About performance using has_child query for filtering

Hi guys,

I have to filter users that already interacted with each other, so they don't appear in search anymore.

I'm planning to do this filtering using a has_child query. The main user document will be the parent, and a child document will be created for each interaction.

I'm a bit concerned about these points:

  • Sparse data: The child documents will have just a few fields compared to the parent ones. I will deactivate doc_values for the fields I'm not pretending to sort and aggregate with, but still.

  • Number of documents will larger in shards with heavy users: Parent document and all of its children must live on the same shard.

  • Performance of the has_child query itself

Thoughts?

This is a tough problem. I guess you have two options:

  1. use parent/child like you describe

  2. add an interacted_with field to all your documents and update your documents to append to this list whenever there are interactions

  3. will be slow and makes sharding complicated while 2. will become problematic if you start having millions of entries for the interacted_with field.

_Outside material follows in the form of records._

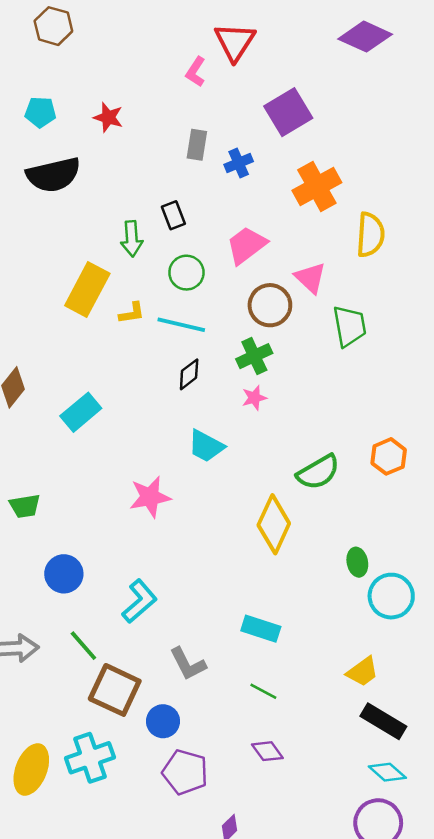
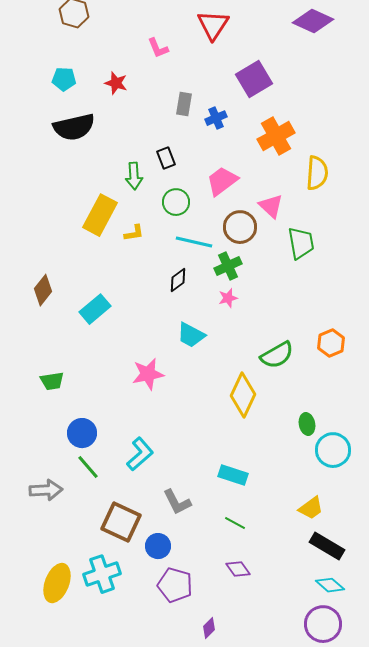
pink L-shape: (196, 72) -> (158, 48), moved, turned -55
cyan line: (181, 325) -> (194, 242), moved
green line: (83, 646) -> (88, 467), moved

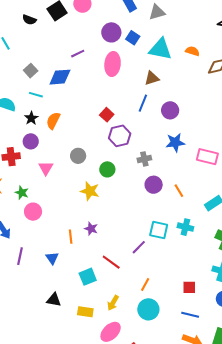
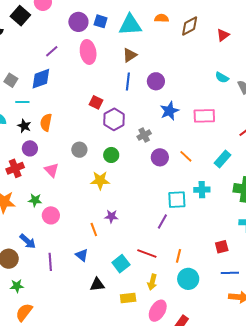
red line: (111, 262) -> (147, 254), moved
black triangle: (54, 300) -> (97, 285), moved

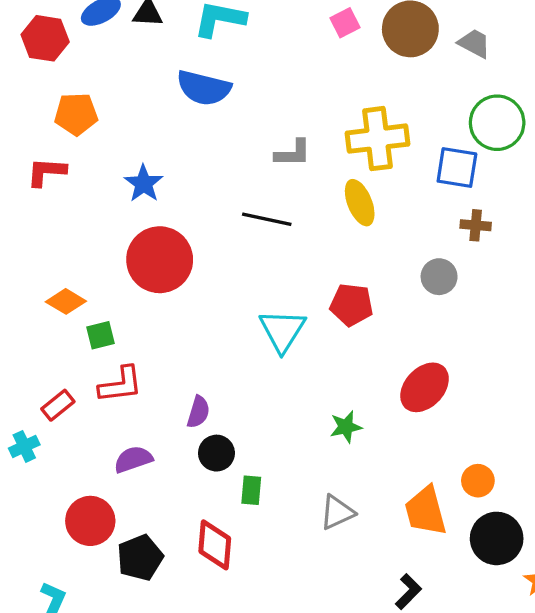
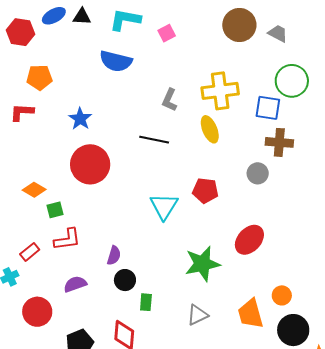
pink square: (345, 23) -> (167, 33), moved
gray L-shape: (293, 153) -> (169, 100), turned 115
brown cross: (476, 225) -> (279, 142), size x1.5
green star: (346, 427) -> (202, 264), size x1.8
red circle: (90, 521) -> (37, 312), moved

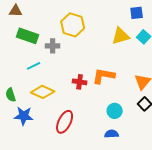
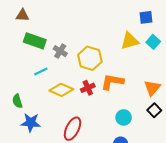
yellow hexagon: (73, 25) -> (90, 58), moved
gray cross: (53, 46) -> (60, 51), turned 32
red cross: (80, 82) -> (88, 88), turned -32
yellow diamond: (43, 92) -> (61, 90), moved

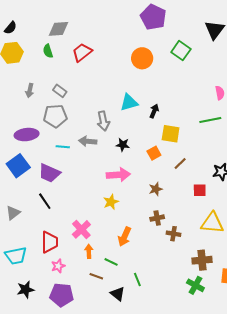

Maybe it's best to make conscious trade-offs. For instance you could go with option 2 and make the interacted_with field a rolling buffer: whenever it reaches its maximum size (eg. 10000) then instead of just appending to it, you would also remove the first value, which is the 10000th user that the current user interacted with last. It is less correct but help keep the problem bounded and might be good enough for your users.

Thanks for your reply!

Actually we're currently using the interacted_with method, but we found that the update frequency of the interacted_with field is very high so each user document is recreated many times in a short time causing:

  • Creation of a lot of garbage (many segments merge etc)
  • During peak time there are many conflicts, making difficult to keep the interacted_with field updated correctly
  • For heavy users interacted_with field is quite big (making it a a rolling buffer as you suggested could be good)

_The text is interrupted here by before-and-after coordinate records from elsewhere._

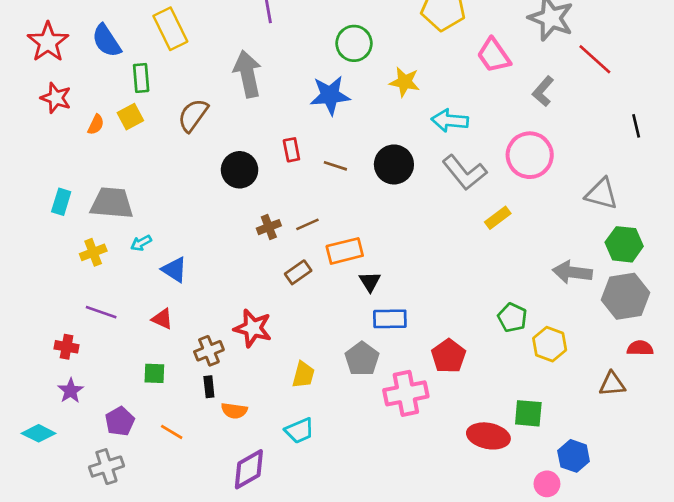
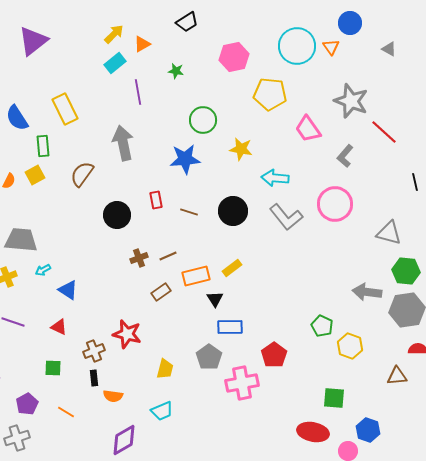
yellow rectangle: (498, 218) -> (232, 268), moved
red ellipse: (488, 436) -> (313, 432), moved

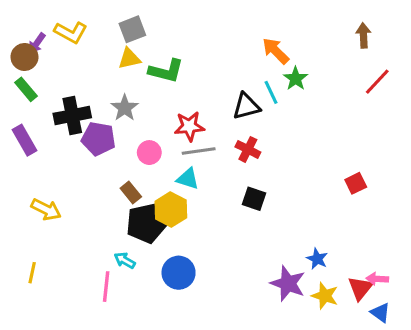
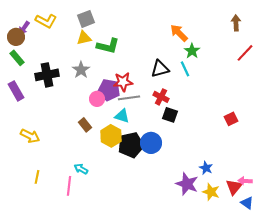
cyan line: (271, 92) -> (185, 69), moved
purple pentagon: (98, 139) -> (109, 90), moved
black square: (254, 199) -> (170, 115), moved
black pentagon: (146, 223) -> (131, 145), moved
yellow line: (32, 273) -> (37, 177), moved
blue circle: (179, 273) -> (151, 143), moved

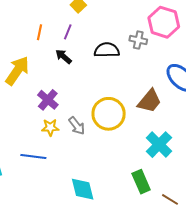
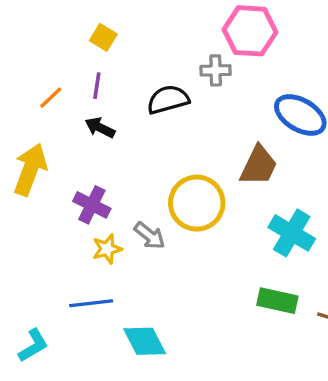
orange line: (39, 32) -> (51, 98), turned 49
green rectangle: (141, 182) -> (277, 301), turned -40
cyan diamond: (83, 189) -> (145, 341), moved

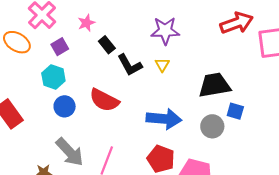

With parent/child each time a new document will be created, so we won't need to update the user documents each time, solving the above problems. But I wonder about what are the new problems we can face.

When you say slow, what do you refer to? the has_child query itself?

Regards!

This is exacty the trade-off of parent/child: it will help indexing, but will make querying much slower. Parent/child queries are with script queries our only queries that might have to resort to a full scan in order to identify matches. Depending on the index size, this may be significantly slower than your current approach. Also, like you already noted, it makes sharding more complicated.

Maybe there are ways that you could work around it on the client-side. For instance by keeping the list of recent interactions in a cache and applying them manually (by having one must_not clause on the interacted_with field and another one on an ids query whose ids would be retrieved from this cache). Then you can periodically move the list of recent interactions from your cache to Elasticsearch and clear your cache. This should help decrease the update rate?

They will never be executed alone, but altogether with other filters. Would that avoid full scans?

Thanks for the suggestion.
We already contemplated doing some workaround, but due to how our system works currently, implementing something like that make the complexity increase a lot. So we were looking for a way to do it just within Elasticsearch, but all the ES-only solutions have trade-off I guess.

This topic was automatically closed 28 days after the last reply. New replies are no longer allowed.